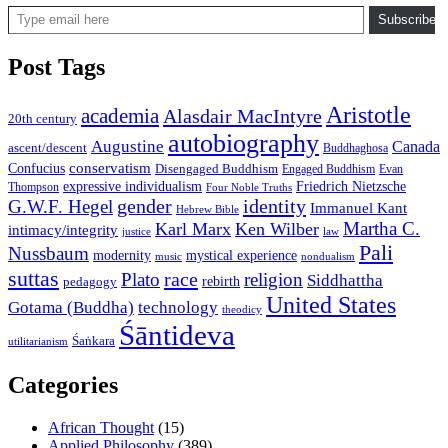
Type email here
Subscribe
Post Tags
Aristotle
academia
Alasdair MacIntyre
20th century
autobiography
Augustine
Canada
ascent/descent
Buddhaghosa
conservatism
Confucius
Disengaged Buddhism
Engaged Buddhism
Evan
expressive individualism
Friedrich Nietzsche
Thompson
Four Noble Truths
gender
identity
G.W.F. Hegel
Immanuel Kant
Hebrew Bible
Martha C.
Karl Marx
Ken Wilber
intimacy/integrity
law
justice
Pali
Nussbaum
modernity
mystical experience
music
nondualism
suttas
race
Plato
religion
Siddhattha
rebirth
pedagogy
United States
Gotama (Buddha)
technology
theodicy
Śāntideva
Śaṅkara
utilitarianism
Categories
African Thought
(15)
Applied Philosophy
(389)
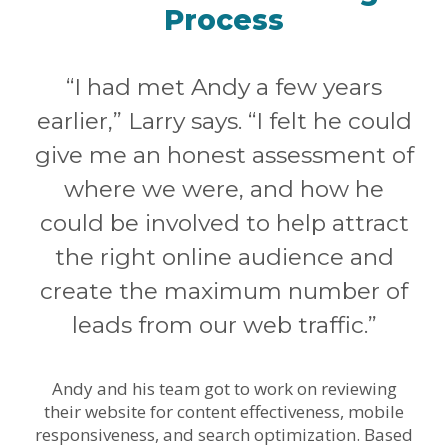
Process
“I had met Andy a few years
earlier,” Larry says. “I felt he could
give me an honest assessment of
where we were, and how he
could be involved to help attract
the right online audience and
create the maximum number of
leads from our web traffic.”
Andy and his team got to work on reviewing
their website for content effectiveness, mobile
responsiveness, and search optimization. Based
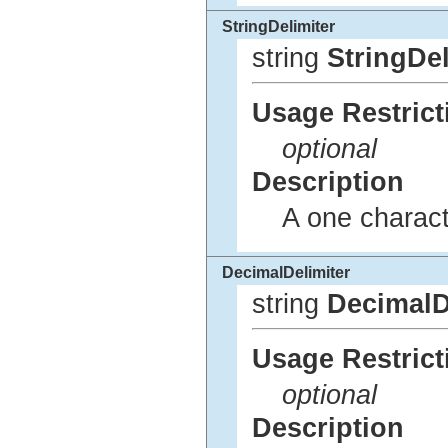
StringDelimiter
string
StringDel
Usage Restrict
optional
Description
A one characte
DecimalDelimiter
string
DecimalD
Usage Restrict
optional
Description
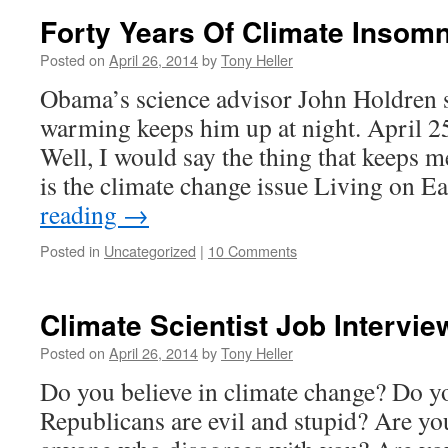
Forty Years Of Climate Insomn
Posted on
April 26, 2014
by
Tony Heller
Obama’s science advisor John Holdren s
warming keeps him up at night. April
Well, I would say the thing that keeps m
is the climate change issue Living on 
reading
→
Posted in
Uncategorized
|
10 Comments
Climate Scientist Job Intervi
Posted on
April 26, 2014
by
Tony Heller
Do you believe in climate change? Do yo
Republicans are evil and stupid? Are you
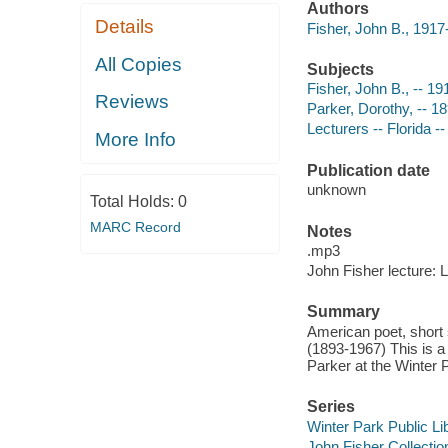
Authors
Details
Fisher, John B., 191
All Copies
Subjects
Fisher, John B., -- 1
Reviews
Parker, Dorothy, -- 1
Lecturers -- Florida -
More Info
Publication date
unknown
Total Holds:
0
MARC Record
Notes
.mp3
John Fisher lecture: 
Summary
American poet, short s
(1893-1967) This is a 
Parker at the Winter P
Series
Winter Park Public Lib
John Fisher Collectio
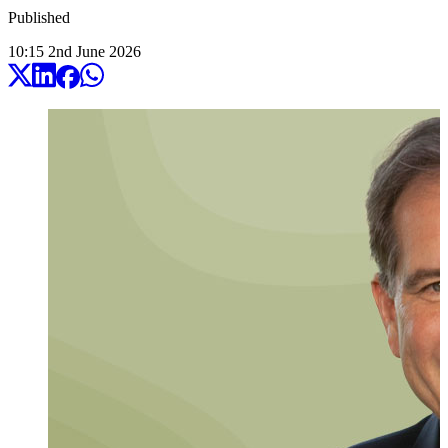
Published
10:15
2
nd
June
2026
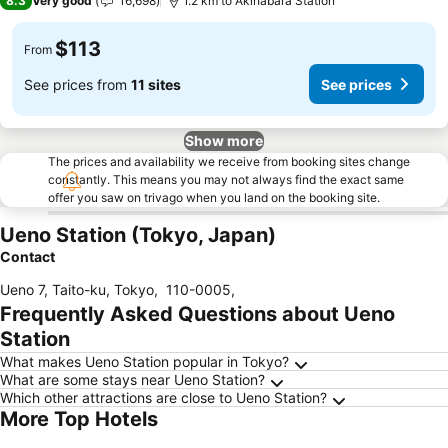
8.3
Very good
16,698
1.2 km to Akihabara Station
$113
From
See prices from
11 sites
See prices
Show more
The prices and availability we receive from booking sites change
constantly. This means you may not always find the exact same
offer you saw on trivago when you land on the booking site.
Ueno Station (Tokyo, Japan)
Contact
Ueno 7, Taito-ku, Tokyo
,
110-0005
,
Frequently Asked Questions about Ueno
Station
What makes Ueno Station popular in Tokyo?
What are some stays near Ueno Station?
Which other attractions are close to Ueno Station?
More Top Hotels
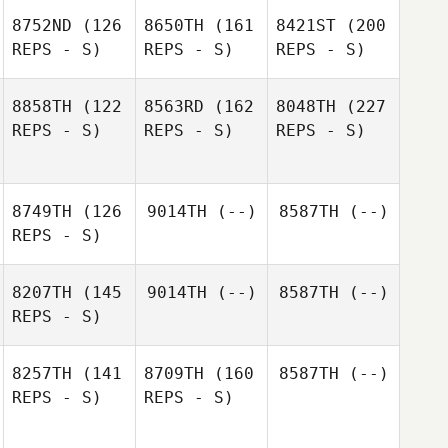
8752ND
(126
8650TH
(161
8421ST
(200
REPS - S)
REPS - S)
REPS - S)
8858TH
(122
8563RD
(162
8048TH
(227
REPS - S)
REPS - S)
REPS - S)
8749TH
(126
9014TH
(--)
8587TH
(--)
REPS - S)
8207TH
(145
9014TH
(--)
8587TH
(--)
REPS - S)
8257TH
(141
8709TH
(160
8587TH
(--)
REPS - S)
REPS - S)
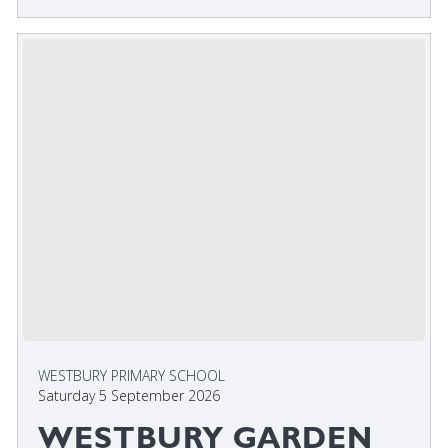
WESTBURY PRIMARY SCHOOL
Saturday 5 September 2026
WESTBURY GARDEN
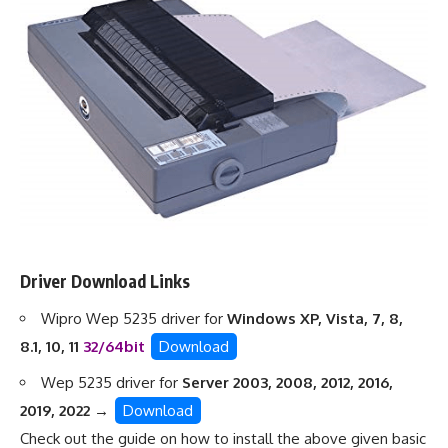
Driver Download Links
Wipro Wep 5235 driver for
Windows XP, Vista, 7, 8,
8.1, 10, 11
32/64bit
Download
Wep 5235 driver for
Server 2003, 2008, 2012, 2016,
2019, 2022 →
Download
Check out the guide on
how to install the above given basic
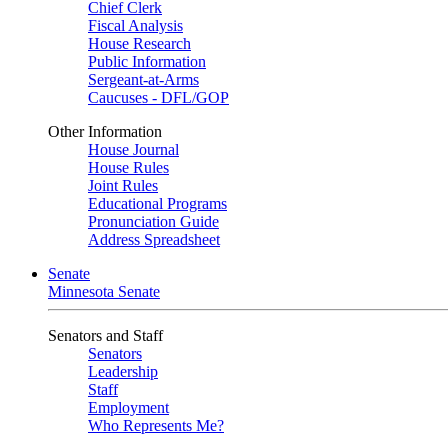
Chief Clerk
Fiscal Analysis
House Research
Public Information
Sergeant-at-Arms
Caucuses - DFL/GOP
Other Information
House Journal
House Rules
Joint Rules
Educational Programs
Pronunciation Guide
Address Spreadsheet
Senate
Minnesota Senate
Senators and Staff
Senators
Leadership
Staff
Employment
Who Represents Me?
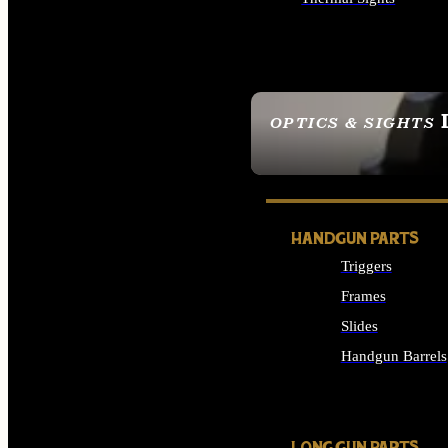
ALL OPTICS & SIGHTS
OPTICS & SIGHTS
SEE ALL OPTICS & 
HANDGUN PARTS
Triggers
Frames
Slides
Handgun Barrels
ALL HANDGUNS PAR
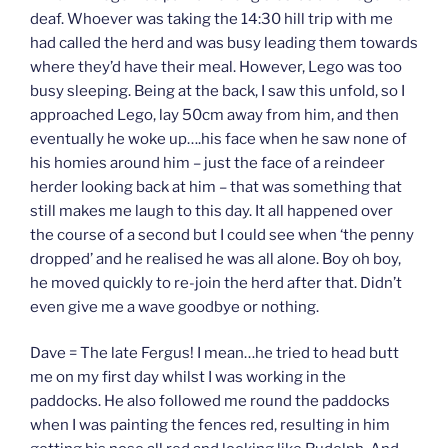
deaf. Whoever was taking the 14:30 hill trip with me
had called the herd and was busy leading them towards
where they’d have their meal. However, Lego was too
busy sleeping. Being at the back, I saw this unfold, so I
approached Lego, lay 50cm away from him, and then
eventually he woke up….his face when he saw none of
his homies around him – just the face of a reindeer
herder looking back at him – that was something that
still makes me laugh to this day. It all happened over
the course of a second but I could see when ‘the penny
dropped’ and he realised he was all alone. Boy oh boy,
he moved quickly to re-join the herd after that. Didn’t
even give me a wave goodbye or nothing.
Dave = The late Fergus! I mean…he tried to head butt
me on my first day whilst I was working in the
paddocks. He also followed me round the paddocks
when I was painting the fences red, resulting in him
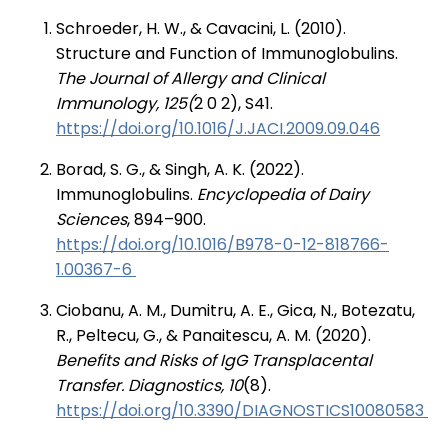
Schroeder, H. W., & Cavacini, L. (2010).
Structure and Function of Immunoglobulins.
The Journal of Allergy and Clinical
Immunology, 125(
2 0 2), S41.
https://doi.org/10.1016/J.JACI.2009.09.046
Borad, S. G., & Singh, A. K. (2022).
Immunoglobulins.
Encyclopedia of Dairy
Sciences
, 894–900.
https://doi.org/10.1016/B978-0-12-818766-
1.00367-6
Ciobanu, A. M., Dumitru, A. E., Gica, N., Botezatu,
R., Peltecu, G., & Panaitescu, A. M. (2020).
Benefits and Risks of IgG Transplacental
Transfer. Diagnostics, 10
(8).
https://doi.org/10.3390/DIAGNOSTICS10080583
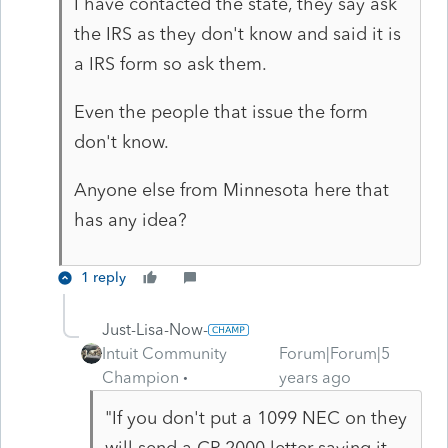
I have contacted the state, they say ask
the IRS as they don't know and said it is
a IRS form so ask them.
Even the people that issue the form
don't know.
Anyone else from Minnesota here that
has any idea?
1 reply
Just-Lisa-Now-
Intuit Community
Forum|Forum|5
Champion
years ago
"If you don't put a 1099 NEC on they
will send a CP 2000 letter saying it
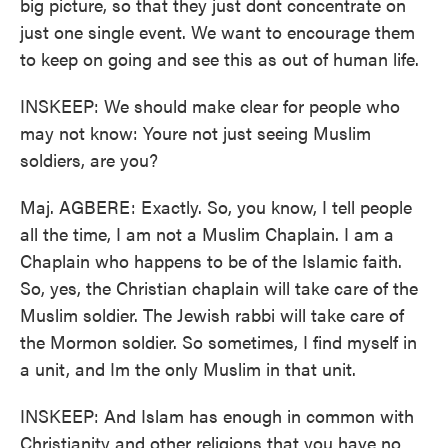
big picture, so that they just dont concentrate on
just one single event. We want to encourage them
to keep on going and see this as out of human life.
INSKEEP: We should make clear for people who
may not know: Youre not just seeing Muslim
soldiers, are you?
Maj. AGBERE: Exactly. So, you know, I tell people
all the time, I am not a Muslim Chaplain. I am a
Chaplain who happens to be of the Islamic faith.
So, yes, the Christian chaplain will take care of the
Muslim soldier. The Jewish rabbi will take care of
the Mormon soldier. So sometimes, I find myself in
a unit, and Im the only Muslim in that unit.
INSKEEP: And Islam has enough in common with
Christianity and other religions that you have no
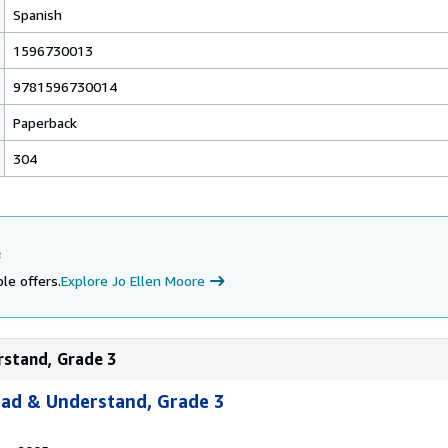
Spanish
1596730013
9781596730014
Paperback
304
e
le offers.
Explore Jo Ellen Moore
rstand, Grade 3
ead & Understand, Grade 3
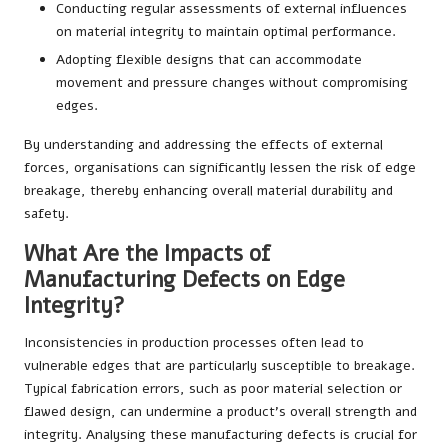
Conducting regular assessments of external influences
on material integrity to maintain optimal performance.
Adopting flexible designs that can accommodate
movement and pressure changes without compromising
edges.
By understanding and addressing the effects of external
forces, organisations can significantly lessen the risk of edge
breakage, thereby enhancing overall material durability and
safety.
What Are the Impacts of
Manufacturing Defects on Edge
Integrity?
Inconsistencies in production processes often lead to
vulnerable edges that are particularly susceptible to breakage.
Typical fabrication errors, such as poor material selection or
flawed design, can undermine a product’s overall strength and
integrity. Analysing these manufacturing defects is crucial for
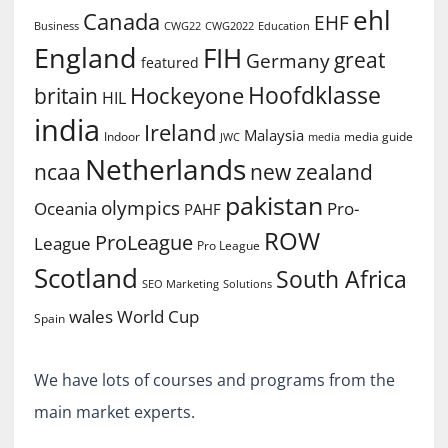
ehl
Canada
EHF
Business
CWG2022
Education
CWG22
England
FIH
great
Germany
featured
Hoofdklasse
Hockeyone
britain
HIL
india
Ireland
Malaysia
Indoor
media guide
JWC
media
Netherlands
ncaa
new zealand
pakistan
olympics
Oceania
Pro-
PAHF
ROW
ProLeague
League
Pro League
Scotland
South Africa
SEO Marketing
Solutions
World Cup
wales
Spain
We have lots of courses and programs from the
main market experts.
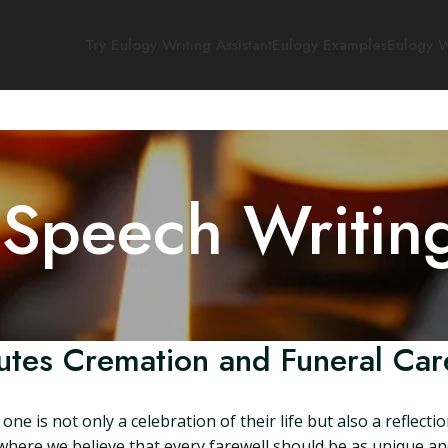
Try Eulogy Writing Assistant
Eulogy Examples
Eulogy W
 Speech Writin
butes Cremation and Funeral Car
e is not only a celebration of their life but also a reflectio
where we believe that every farewell should be as unique 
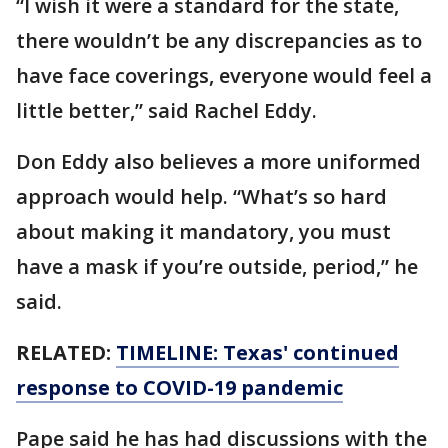
“I wish it were a standard for the state,
there wouldn’t be any discrepancies as to
have face coverings, everyone would feel a
little better,” said Rachel Eddy.
Don Eddy also believes a more uniformed
approach would help. “What’s so hard
about making it mandatory, you must
have a mask if you’re outside, period,” he
said.
RELATED:
TIMELINE: Texas' continued
response to COVID-19 pandemic
Pape said he has had discussions with the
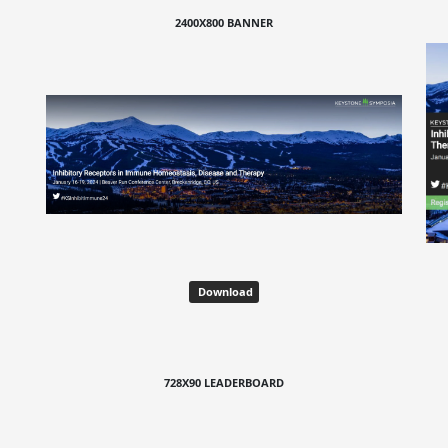
2400X800 BANNER
Download
728X90 LEADERBOARD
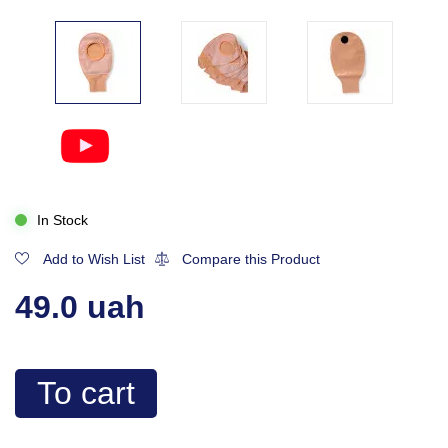
In Stock
Add to Wish List
Compare this Product
49.0 uah
To cart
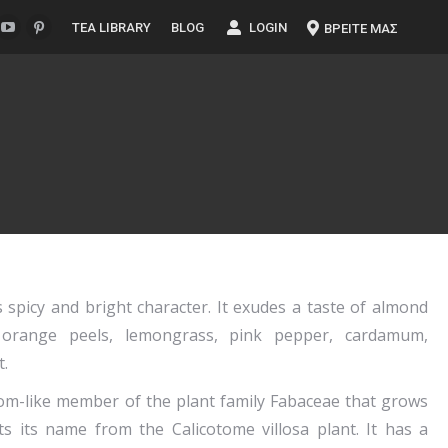
TEA LIBRARY
BLOG
LOGIN
ΒΡΕΙΤΕ ΜΑΣ
 spicy and bright character. It exudes a taste of almond
a, orange peels, lemongrass, pink pepper, cardamum,
.
oom-like member of the plant family Fabaceae that grows
ets its name from the Calicotome villosa plant. It has a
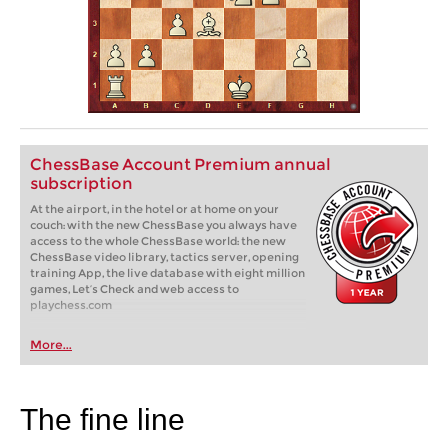
ChessBase Account Premium annual
subscription
At the airport, in the hotel or at home on your
couch: with the new ChessBase you always have
access to the whole ChessBase world: the new
ChessBase video library, tactics server, opening
training App, the live database with eight million
games, Let’s Check and web access to
playchess.com
More...
The fine line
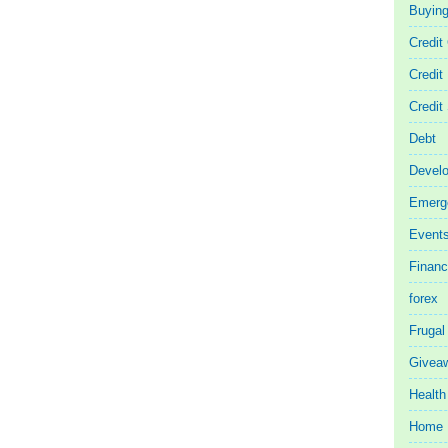
Buyin
Credit
Credit
Credit
Debt
Devel
Emerg
Event
Finan
forex
Frugal
Givea
Health
Home 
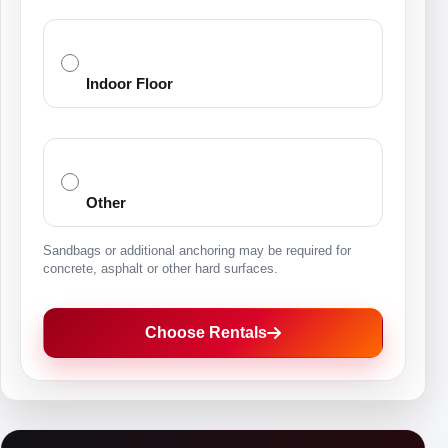
Indoor Floor
Other
Sandbags or additional anchoring may be required for
concrete, asphalt or other hard surfaces.
Choose Rentals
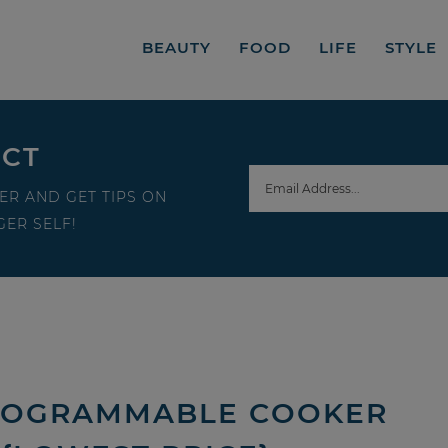
BEAUTY
FOOD
LIFE
STYLE
ECT
ER AND GET TIPS ON
ER SELF!
 PROGRAMMABLE COOKER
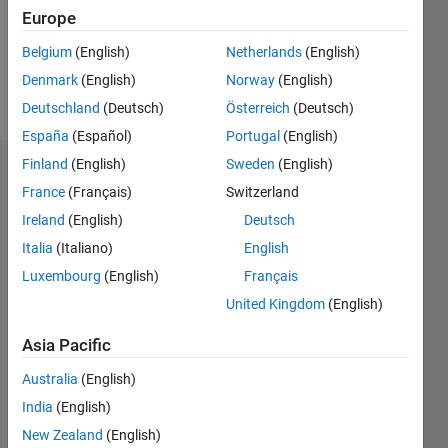
Following:
Europe
0
Belgium
(English)
Netherlands
(English)
Denmark
(English)
Norway
(English)
Follow
Deutschland
(Deutsch)
Österreich
(Deutsch)
España
(Español)
Portugal
(English)
Finland
(English)
Sweden
(English)
Dashboard
France
(Français)
Switzerland
Ireland
(English)
Deutsch
Statistics
Italia
(Italiano)
English
M…
Luxembourg
(English)
Français
United Kingdom
(English)
-10
-20
15
25
35
45
55
80
-5
5
70
60
Asia Pacific
CONTRIBUTIONS
50
Australia
(English)
40
10
30
India
(English)
20
New Zealand
(English)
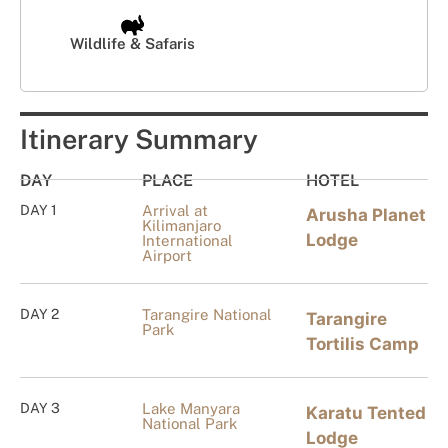
Wildlife & Safaris
Itinerary Summary
DAY
PLACE
HOTEL
DAY 1
Arrival at
Arusha Planet
Kilimanjaro
Lodge
International
Airport
DAY 2
Tarangire National
Tarangire
Park
Tortilis Camp
DAY 3
Lake Manyara
Karatu Tented
National Park
Lodge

» **Problem requirements**: Whenever the word "What" occurs in a line above, copy that line.

» **Worked solution**:
What makes Ueno Station popular in Tokyo?
What are some stays near Ueno Station?
What Are the Impacts of
approach would help. “What’s so hard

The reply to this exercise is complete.